Türk milleti, 1914 yılında başlayan Birinci Dünya Savaşı'nın cephelerinde ölüm kalım savaşı verirken, Anadolu'da büyük bir ihanetle karşı karşıya kaldı.

Ermeni komitelerinin örgütlediği Ermeni çeteler, savunmasız Anadolu Türklüğü'ne zalimce saldırdılar. Kadın, çocuk, ihtiyar demeden masumları katlettiler.

Bu zalim saldırıların katlanılmaz boyuta ulaşmasıyla devrin İçişleri Bakanı Talat Paşa'nın öncülüğünde Osmanlı Hükümeti, 24 Nisan 1915 tarihinde Ermeni komitelerinin kapatılması ve liderlerinin tutuklanması kararı aldı.

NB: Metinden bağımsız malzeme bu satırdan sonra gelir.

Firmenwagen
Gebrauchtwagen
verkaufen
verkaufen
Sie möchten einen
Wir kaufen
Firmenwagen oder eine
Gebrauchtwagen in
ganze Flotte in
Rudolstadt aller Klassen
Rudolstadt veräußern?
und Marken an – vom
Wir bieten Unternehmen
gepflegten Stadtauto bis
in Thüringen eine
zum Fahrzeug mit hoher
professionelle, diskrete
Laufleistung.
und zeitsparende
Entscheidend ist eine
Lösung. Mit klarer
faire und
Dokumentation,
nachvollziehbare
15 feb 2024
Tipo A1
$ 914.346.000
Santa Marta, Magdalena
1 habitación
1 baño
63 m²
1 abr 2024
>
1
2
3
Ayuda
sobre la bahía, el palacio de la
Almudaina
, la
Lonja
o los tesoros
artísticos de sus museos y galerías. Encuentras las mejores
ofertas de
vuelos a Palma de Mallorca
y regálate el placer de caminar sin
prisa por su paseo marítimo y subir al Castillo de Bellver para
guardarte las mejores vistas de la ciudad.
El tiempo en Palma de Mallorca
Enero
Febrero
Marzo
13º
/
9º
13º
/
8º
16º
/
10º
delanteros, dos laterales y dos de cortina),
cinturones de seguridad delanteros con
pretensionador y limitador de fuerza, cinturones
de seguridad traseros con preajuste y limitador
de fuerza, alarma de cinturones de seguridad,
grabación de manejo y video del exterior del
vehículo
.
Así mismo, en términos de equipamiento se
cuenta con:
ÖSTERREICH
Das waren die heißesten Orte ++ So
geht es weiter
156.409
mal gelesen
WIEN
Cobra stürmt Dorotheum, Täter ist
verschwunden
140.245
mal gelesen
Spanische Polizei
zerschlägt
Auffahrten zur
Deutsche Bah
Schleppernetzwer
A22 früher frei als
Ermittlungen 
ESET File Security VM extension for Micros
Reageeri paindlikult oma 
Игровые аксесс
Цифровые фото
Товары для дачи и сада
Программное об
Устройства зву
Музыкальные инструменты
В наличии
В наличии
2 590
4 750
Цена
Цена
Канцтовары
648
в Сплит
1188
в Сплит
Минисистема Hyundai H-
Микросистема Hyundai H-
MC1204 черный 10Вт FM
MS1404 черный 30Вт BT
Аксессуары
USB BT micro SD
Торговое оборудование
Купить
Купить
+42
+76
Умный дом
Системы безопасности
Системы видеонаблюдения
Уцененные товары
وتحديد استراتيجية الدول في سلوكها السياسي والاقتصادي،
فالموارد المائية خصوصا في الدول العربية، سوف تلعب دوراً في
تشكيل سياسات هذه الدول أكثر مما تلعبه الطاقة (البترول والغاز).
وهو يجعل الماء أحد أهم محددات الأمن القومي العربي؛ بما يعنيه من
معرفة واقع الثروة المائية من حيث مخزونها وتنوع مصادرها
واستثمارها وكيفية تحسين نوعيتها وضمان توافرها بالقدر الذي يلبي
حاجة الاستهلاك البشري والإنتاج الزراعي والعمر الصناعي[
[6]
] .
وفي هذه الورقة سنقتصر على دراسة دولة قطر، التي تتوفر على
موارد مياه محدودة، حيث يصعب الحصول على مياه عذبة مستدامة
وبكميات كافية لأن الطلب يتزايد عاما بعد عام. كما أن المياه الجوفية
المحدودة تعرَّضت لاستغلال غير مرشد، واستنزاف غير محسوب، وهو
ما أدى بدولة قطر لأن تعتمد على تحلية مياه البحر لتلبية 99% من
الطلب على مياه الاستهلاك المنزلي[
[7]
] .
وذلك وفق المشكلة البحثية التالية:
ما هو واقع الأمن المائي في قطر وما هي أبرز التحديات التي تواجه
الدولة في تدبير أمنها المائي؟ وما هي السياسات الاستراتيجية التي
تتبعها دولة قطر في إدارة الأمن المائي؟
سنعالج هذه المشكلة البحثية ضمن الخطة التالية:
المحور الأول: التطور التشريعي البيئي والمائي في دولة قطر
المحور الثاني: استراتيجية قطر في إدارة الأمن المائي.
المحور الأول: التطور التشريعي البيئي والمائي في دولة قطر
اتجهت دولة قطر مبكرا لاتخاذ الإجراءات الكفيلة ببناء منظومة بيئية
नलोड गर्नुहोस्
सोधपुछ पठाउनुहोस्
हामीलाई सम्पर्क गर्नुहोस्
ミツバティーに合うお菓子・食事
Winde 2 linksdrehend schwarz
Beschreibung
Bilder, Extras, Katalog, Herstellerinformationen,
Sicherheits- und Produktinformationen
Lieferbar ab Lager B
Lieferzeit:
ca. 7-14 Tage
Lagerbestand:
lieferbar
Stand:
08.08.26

Ardından da 1 Haziran 1915'te yürürlüğe giren Tehcir Kanunu ile Erzurum'un güneyi, Van ve Bitlis'teki Ermenilerin Suriye, Musul ve Halep'e intikali kararlaştırıldı.

Nusret Bey, 1914-1917 yılları arasında Bayburt Kaymakamı idi. Bu buhranlı yıllarda bir yandan Bayburt Ermenileri'nin zarar görmeden tehciri için çaba sarf ederken, diğer yandan da 3. Ordu'ya erzak temini için çalıştı.

14 Haziran 1917 tarihinde Yıldırım Orduları 2. Grup Kumandanı Mustafa Kemal Paşa'nın isteği ile Urfa Mutasarrıflığına tayin edildi.

Urfa'da görev yaparken Mondros Ateşkes Anlaşması imzalandı ve Osmanlı Devleti önce İngiliz, Fransız ve İtalyan; hemen peşlerinden de Yunan kuvvetlerince işgal edildi. Nusret Bey, Urfa'da işgale karşı Müdafa-yı Hukuk Teşkilatı'nın kurulmasına öncülük etti. İşgale direnmek için milis alayı oluşturdu.

Hakkında yapılan asılsız ihbarlar bahane edilerek, Damat Ferit Paşa Hükümeti tarafından 6 Nisan 1919 tarihinde İstanbul'a çağrıldı. Ermeni Tehciri meselesinden dolayı önce görevinden alındı, ardından da işgal güçlerine yaranmak için Nemrut Mustafa Mahkemesi tarafından 5 Ağustos 1920 tarihinde idam edildi.

Bayburt Kaymakamı Nusret Bey ve Boğazlıyan Kaymakamı Kemal Bey'in haksız idamlarına karşı Mustafa Kemal Paşa başkanlığındaki TBMM tarafından 25 Aralık 1921 tarihinde alınan kararla Nusret Bey ve Kemal Bey "Milli Şehit" ilân edildiler.

Türk Milleti'nin namuslu, vatansever, vefalı evlatlarının aziz hatıraları karşısında saygıyla eğiliyoruz. Ruhları şad olsun.